Santos, a veteran and an immigrant — he came with his family as a child from Portugal — says the Trump administration has improved the country’s mood. “There’s a substantive hope. People are finding work. Companies are hiring. We see economic prosperity, finally, after too many years of a stagnant economy. In general, Americans are again proud of their country because we have a president that speaks highly of veterans, of the American potential and in what makes America great.”
Santos considers himself “the success story that so many from abroad want to experience” but only if, he says, they enter the country “the legal way.” He advocates for low taxes, a border wall, Second Amendment rights and repeal of the Affordable Care Act.
Santos claims that Hayes “doesn’t run on issues. She runs on emotions and identity politics. I use my background and so-called identity politics for my campaign to bolster my policy stance and my qualifications. Hayes uses it in front of all of that because that’s what she’s known for.”
According to Santos, for Republicans, there is “a better chance of winning” in the fifth district because it “leans more conservative” than other parts of the state.
Winning over unaffiliated voters is a key strategy in what has been called an unpredictable district, where over 40 percent of the electorate is unaffiliated.
“The fifth district is a very independently-minded district,” said Curran, of the Waterbury Democratic Town Committee. “[Voters] don’t necessarily follow national trends.”

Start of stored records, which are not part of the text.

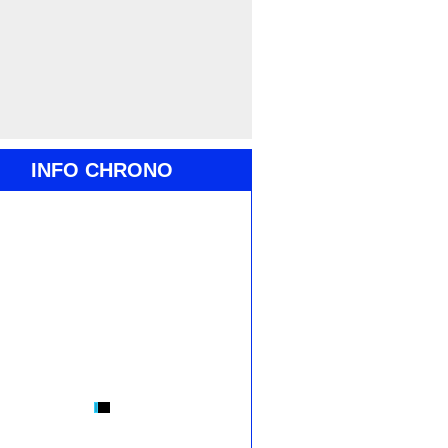
INFO CHRONO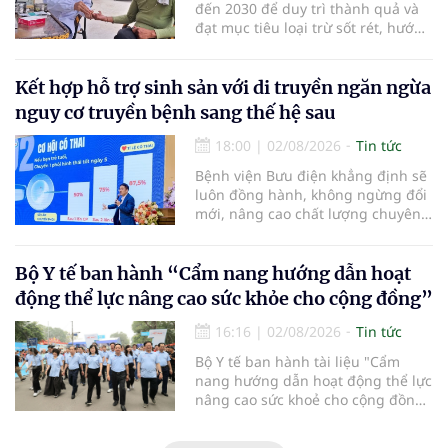
đến 2030 để duy trì thành quả và
an toàn thực phẩm trong giai đoạn
đạt mục tiêu loại trừ sốt rét, hướng
mới.
tới công nhận của WHO vào năm
2030.
Kết hợp hỗ trợ sinh sản với di truyền ngăn ngừa
nguy cơ truyền bệnh sang thế hệ sau
18:00
|
02/08/2026
Tin tức
Bệnh viện Bưu điện khẳng định sẽ
luôn đồng hành, không ngừng đổi
mới, nâng cao chất lượng chuyên
môn và dịch vụ để biến những
điều tưởng chừng “không thể”
thành “có thể”, giúp ngày càng
Bộ Y tế ban hành “Cẩm nang hướng dẫn hoạt
nhiều gia đình vô sinh, hiếm muộn
động thể lực nâng cao sức khỏe cho cộng đồng”
sớm tìm được hạnh phúc trọn vẹn,
đón con yêu khỏe mạnh chào đời.
16:16
|
02/08/2026
Tin tức
Bộ Y tế ban hành tài liệu "Cẩm
nang hướng dẫn hoạt động thể lực
nâng cao sức khoẻ cho cộng đồng"
được biên soạn với 4 nội dung
chính: Thông tin chung về hoạt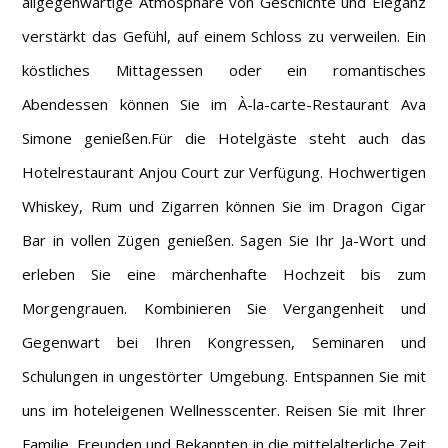
allgegenwärtige Atmosphäre von Geschichte und Eleganz
verstärkt das Gefühl, auf einem Schloss zu verweilen. Ein
köstliches Mittagessen oder ein romantisches
Abendessen können Sie im À-la-carte-Restaurant Ava
Simone genießen.Für die Hotelgäste steht auch das
Hotelrestaurant Anjou Court zur Verfügung. Hochwertigen
Whiskey, Rum und Zigarren können Sie im Dragon Cigar
Bar in vollen Zügen genießen. Sagen Sie Ihr Ja-Wort und
erleben Sie eine märchenhafte Hochzeit bis zum
Morgengrauen. Kombinieren Sie Vergangenheit und
Gegenwart bei Ihren Kongressen, Seminaren und
Schulungen in ungestörter Umgebung. Entspannen Sie mit
uns im hoteleigenen Wellnesscenter. Reisen Sie mit Ihrer
Familie, Freunden und Bekannten in die mittelalterliche Zeit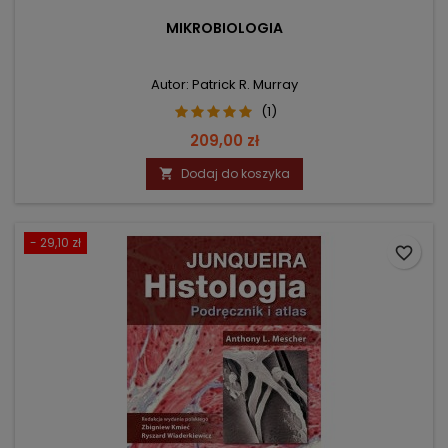
MIKROBIOLOGIA
Autor: Patrick R. Murray
(1)
Cena
209,00 zł
Dodaj do koszyka

- 29,10 zł
favorite_border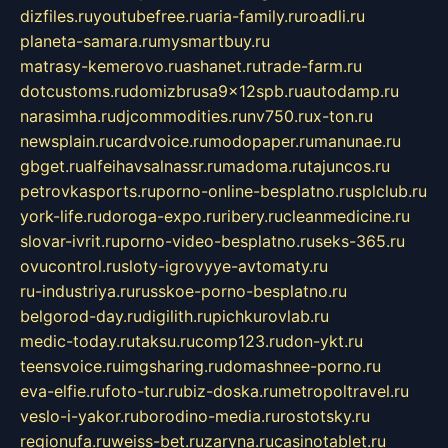
dizfiles.ru
youtubefree.ru
aria-family.ru
roadli.ru
planeta-samara.ru
mysmartbuy.ru
matrasy-kemerovo.ru
ashanet.ru
trade-farm.ru
dotcustoms.ru
domizbrusa9x12spb.ru
autodamp.ru
narasimha.ru
djcommodities.ru
nv750.ru
x-ton.ru
newsplain.ru
cardvoice.ru
modopaper.ru
manunae.ru
gbget.ru
alfeihavsalnassr.ru
madoma.ru
tajuncos.ru
petrovkasports.ru
porno-online-besplatno.ru
splclub.ru
york-life.ru
doroga-expo.ru
ribery.ru
cleanmedicine.ru
slovar-ivrit.ru
porno-video-besplatno.ru
seks-365.ru
ovucontrol.ru
sloty-igrovyye-avtomaty.ru
ru-industriya.ru
russkoe-porno-besplatno.ru
belgorod-day.ru
digilith.ru
pichkurovlab.ru
medic-today.ru
taksu.ru
comp123.ru
don-ykt.ru
teensvoice.ru
imgsharing.ru
domashnee-porno.ru
eva-elfie.ru
foto-tur.ru
biz-doska.ru
metropoltravel.ru
veslo-i-yakor.ru
borodino-media.ru
rostotsky.ru
regionufa.ru
weiss-bet.ru
zaryna.ru
casinotablet.ru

While Democrats have vowed a blue wave, especially in the House of Representatives, the fifth district stands to be one of most competitive races this midterm election. Before 2006, the district, which covers the hill towns, farms, and suburbs of the state’s northwest corner, was traditionally represented by Republicans until Chris Murphy beat GOP moderate Nancy Johnson. And in the 2016 election, Hillary Clinton carried the district by a narrow margin of 4.1 points.
“This district covers the full spectrum,” said Hayes. “It’s like a microcosm of the entire country. You can’t take anything for granted in this district because it could go either way.”

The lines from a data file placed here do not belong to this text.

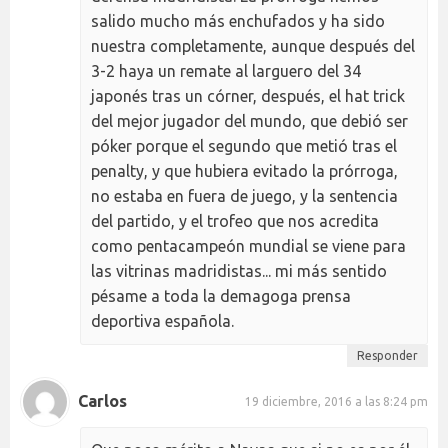
salido mucho más enchufados y ha sido
nuestra completamente, aunque después del
3-2 haya un remate al larguero del 34
japonés tras un córner, después, el hat trick
del mejor jugador del mundo, que debió ser
póker porque el segundo que metió tras el
penalty, y que hubiera evitado la prórroga,
no estaba en fuera de juego, y la sentencia
del partido, y el trofeo que nos acredita
como pentacampeón mundial se viene para
las vitrinas madridistas... mi más sentido
pésame a toda la demagoga prensa
deportiva española.
Responder
Carlos
19 diciembre, 2016 a las 8:24 pm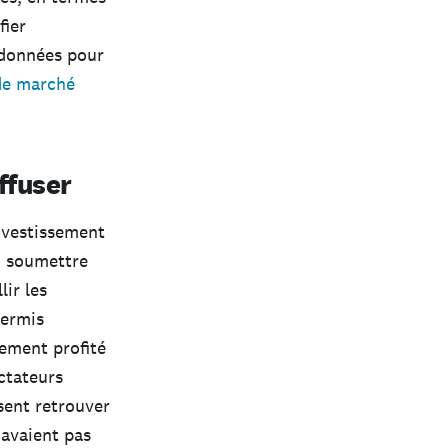
fier
 données pour
de marché
ffuser
investissement
u soumettre
lir les
permis
lement profité
ctateurs
ssent retrouver
’avaient pas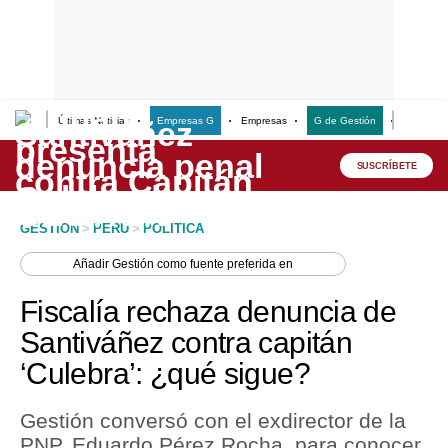
Últimas Noticias
Empresas G
Empresas
G de Gestión
Finanzas
Lo último
Peru Quiosco
SUSCRÍBETE
Portada
GESTION
>
PERU
>
POLITICA
Empresas
Añadir
Gestión
como fuente preferida en
Management & Empleo
Fiscalía rechaza denuncia de
Economía
Santiváñez contra capitán
‘Culebra’: ¿qué sigue?
Mercados
Perú
Gestión conversó con el exdirector de la
PNP, Eduardo Pérez Rocha, para conocer
Política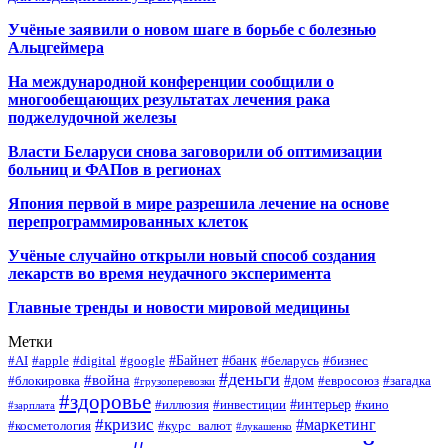
Учёные заявили о новом шаге в борьбе с болезнью
Альцгеймера
На международной конференции сообщили о
многообещающих результатах лечения рака
поджелудочной железы
Власти Беларуси снова заговорили об оптимизации
больниц и ФАПов в регионах
Япония первой в мире разрешила лечение на основе
перепрограммированных клеток
Учёные случайно открыли новый способ создания
лекарств во время неудачного эксперимента
Главные тренды и новости мировой медицины
Метки
#Байнет
#банк
#AI
#apple
#digital
#google
#беларусь
#бизнес
#деньги
#война
#дом
#блокировка
#евросоюз
#загадка
#грузоперевозки
#здоровье
#интерьер
#иллюзия
#инвестиции
#кино
#зарплата
#кризис
#маркетинг
#косметология
#курс_валют
#лукашенко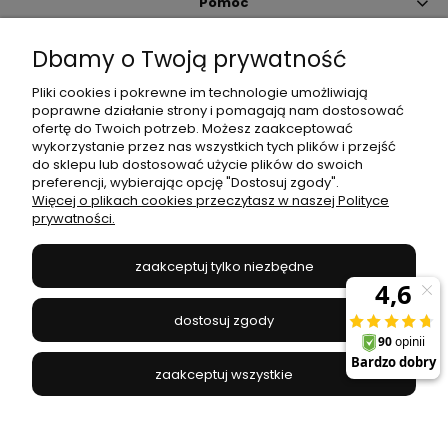
Pomoc
Dbamy o Twoją prywatność
Moje konto
Pliki cookies i pokrewne im technologie umożliwiają
poprawne działanie strony i pomagają nam dostosować
Płatności i dostawa
ofertę do Twoich potrzeb. Możesz zaakceptować
wykorzystanie przez nas wszystkich tych plików i przejść
do sklepu lub dostosować użycie plików do swoich
Informacje
preferencji, wybierając opcję "Dostosuj zgody".
Więcej o plikach cookies przeczytasz w naszej Polityce
prywatności.
O nas
zaakceptuj tylko niezbędne
JANEX
// ul. Przemysłowa 11a, 75-216 Koszalin //
NIP
669-050-03-43
dostosuj zgody
//
Tel.:
504 545 749
//
E-mail:
sklep@janexmarket.pl
zaakceptuj wszystkie
pokaż pełną wersję strony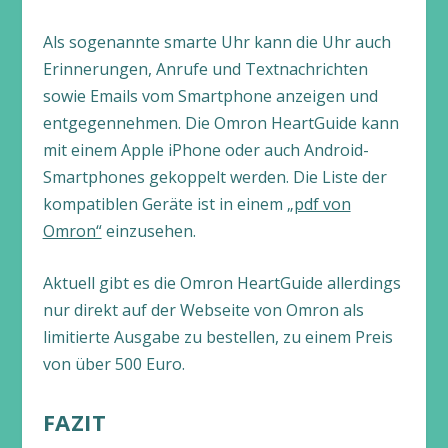
Als sogenannte smarte Uhr kann die Uhr auch
Erinnerungen, Anrufe und Textnachrichten
sowie Emails vom Smartphone anzeigen und
entgegennehmen. Die Omron HeartGuide kann
mit einem Apple iPhone oder auch Android-
Smartphones gekoppelt werden. Die Liste der
kompatiblen Geräte ist in einem
„pdf von
Omron“
einzusehen.
Aktuell gibt es die Omron HeartGuide allerdings
nur direkt auf der Webseite von Omron als
limitierte Ausgabe zu bestellen, zu einem Preis
von über 500 Euro.
FAZIT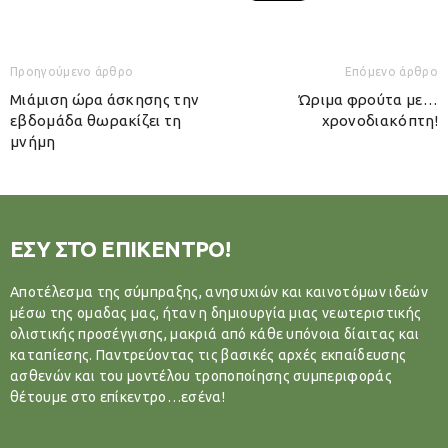
Προηγούμενο άρθρο
Επόμενο άρθρο
Μιάμιση ώρα άσκησης την
Ώριμα φρούτα με…
εβδομάδα θωρακίζει τη
χρονοδιακόπτη!
μνήμη
ΕΣΥ ΣΤΟ ΕΠΙΚΕΝΤΡΟ!
Αποτέλεσμα της σύμπραξης, ανησυχιών και καινοτόμων ιδεών
μέσω της ομαδας μας, ήταν η δημιουργία μιας νεωτεριστικής
ολιστικής προσέγγισης, μακριά από κάθε υπόνοια δίαιτας και
καταπίεσης. Παντρεύοντας τις βασικές αρχές εκπαίδευσης
ασθενών και του μοντέλου τροποποίησης συμπεριφοράς
θέτουμε στο επίκεντρο…εσένα!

Curran refers to the 2010 midterm elections as an example of fifth district unpredictability. “In 2010, the big tea party year, Democrats lost a lot of seats across the country, and on paper, the fifth district should have been one of those seats. [Instead] they reelected Chris Murphy that year.”
“They don’t call it the ‘fighting fifth’ for no reason,” added Curran.

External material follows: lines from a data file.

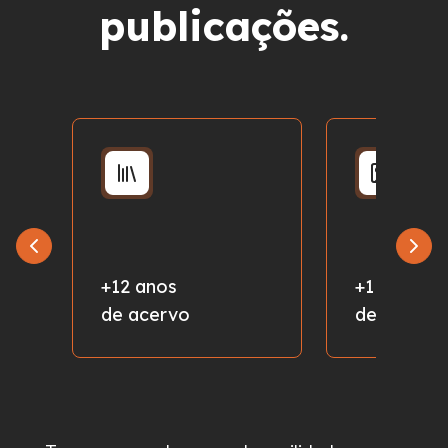
publicações.
+12 anos
+1 milhão
de acervo
de fotos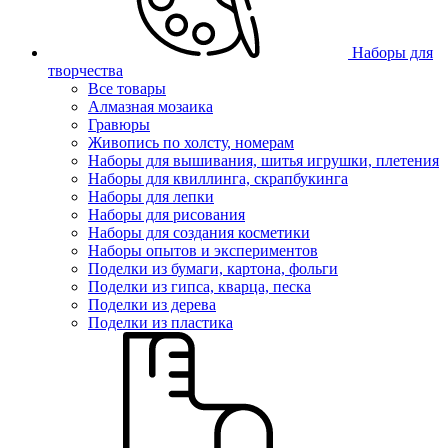
Наборы для
творчества
Все товары
Алмазная мозаика
Гравюры
Живопись по холсту, номерам
Наборы для вышивания, шитья игрушки, плетения
Наборы для квиллинга, скрапбукинга
Наборы для лепки
Наборы для рисования
Наборы для создания косметики
Наборы опытов и экспериментов
Поделки из бумаги, картона, фольги
Поделки из гипса, кварца, песка
Поделки из дерева
Поделки из пластика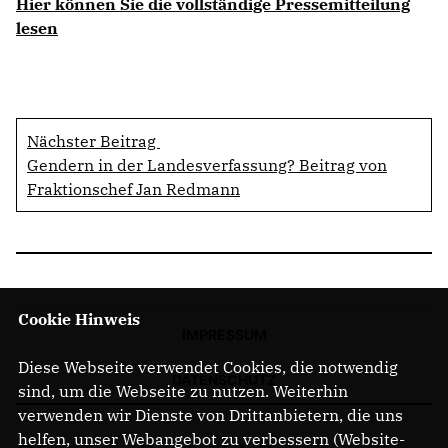
Hier können Sie die vollständige Pressemitteilung
lesen
Nächster Beitrag
Gendern in der Landesverfassung? Beitrag von
Fraktionschef Jan Redmann
Cookie Hinweis
IMPRESSUM
Diese Webseite verwendet Cookies, die notwendig
DATENSCHUTZ
sind, um die Webseite zu nutzen. Weiterhin
verwenden wir Dienste von Drittanbietern, die uns
helfen, unser Webangebot zu verbessern (Website-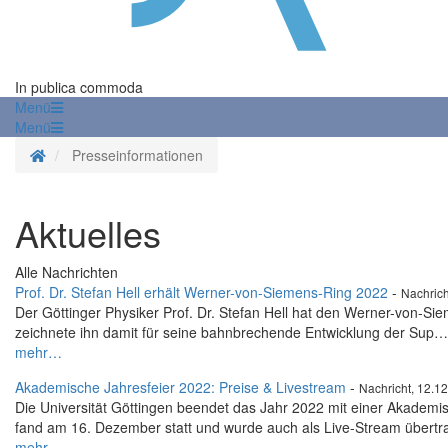
In publica commoda
Menü
Menü
Startseite
Presseinformationen
Aktuelles
Alle Nachrichten
Prof. Dr. Stefan Hell erhält Werner-von-Siemens-Ring 2022
-
Nachrich
Der Göttinger Physiker Prof. Dr. Stefan Hell hat den Werner-von-S
zeichnete ihn damit für seine bahnbrechende Entwicklung der Sup…
mehr…
Akademische Jahresfeier 2022: Preise & Livestream
-
Nachricht, 12.1
Die Universität Göttingen beendet das Jahr 2022 mit einer Akademis
fand am 16. Dezember statt und wurde auch als Live-Stream übertr
mehr…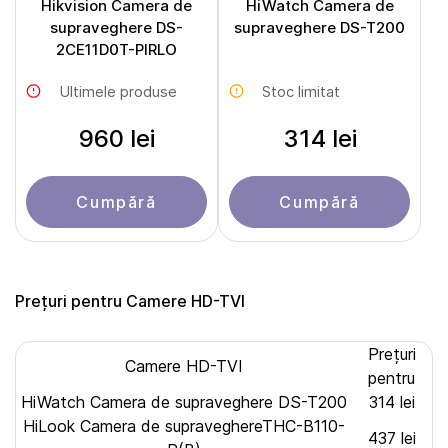
Hikvision Camera de
HiWatch Camera de
supraveghere DS-
supraveghere DS-T200
2CE11D0T-PIRLO
Ultimele produse
Stoc limitat
960 lei
314 lei
Cumpără
Cumpără
Prețuri pentru Camere HD-TVI
Prețuri
Camere HD-TVI
pentru
HiWatch Camera de supraveghere DS-T200
314 lei
HiLook Camera de supraveghereTHC-B110-
437 lei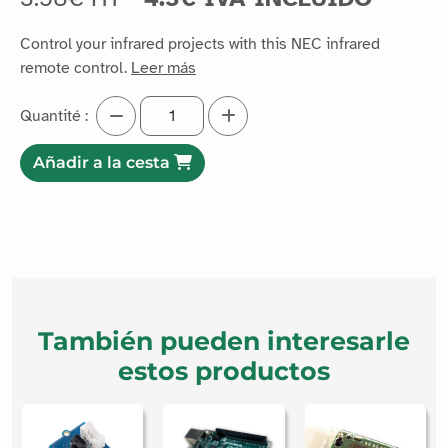
Referencia :
IRC01
Compatibilidad
3.58€ HT
4.3€ IVA INCLUIDO
Control your infrared projects with this NEC infrared
remote control.
Leer más
Quantité :
Añadir a la cesta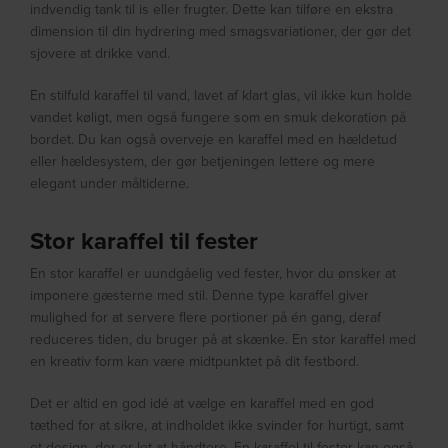
indvendig tank til is eller frugter. Dette kan tilføre en ekstra
dimension til din hydrering med smagsvariationer, der gør det
sjovere at drikke vand.
En stilfuld karaffel til vand, lavet af klart glas, vil ikke kun holde
vandet køligt, men også fungere som en smuk dekoration på
bordet. Du kan også overveje en karaffel med en hældetud
eller hældesystem, der gør betjeningen lettere og mere
elegant under måltiderne.
Stor karaffel til fester
En stor karaffel er uundgåelig ved fester, hvor du ønsker at
imponere gæsterne med stil. Denne type karaffel giver
mulighed for at servere flere portioner på én gang, deraf
reduceres tiden, du bruger på at skænke. En stor karaffel med
en kreativ form kan være midtpunktet på dit festbord.
Det er altid en god idé at vælge en karaffel med en god
tæthed for at sikre, at indholdet ikke svinder for hurtigt, samt
et design, der er let at håndtere. En karaffel til fester kan også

The House seat was originally targeted by the National Republican Congressional Committee (NRCC). Democrats have never nominated a person of color in the Fifth Congressional District, whose population is 79 percent white. Republican Gary Franks was elected to the seat in 1990, becoming Connecticut’s first African-American congressman. If Hayes wins she would most likely join Ayanna Pressley of Massachusetts (who is running unopposed) as the first black women in Congress from New England states.
“There is a connection happening that is beyond race, beyond any kind of claim of identity politics,” said Curran. “She just happens to be a qualified person running for Congress who is African-American. She’s not qualified because she is African-American.”
Leslie Blatteau, a New Haven teacher and mother who drove to Meriden last weekend to attend a Hayes campaign rally, agreed but saw the importance of Hayes’s identity in this election. “We’re past the point of needing more people of color and women of color at the federal level,” said Blatteau. “There’s a sense of hope when you’re seeing people like Jahana and Ayana [Pressley] running and winning.”
“I’m a history teacher,” Hayes said at her campaign rally in Meriden. “And what history has taught me is that it is moments like this, where people feel empty, where everyday people step up and we’re so much better on the other side. I am so excited about the possibility of who we are about to be.”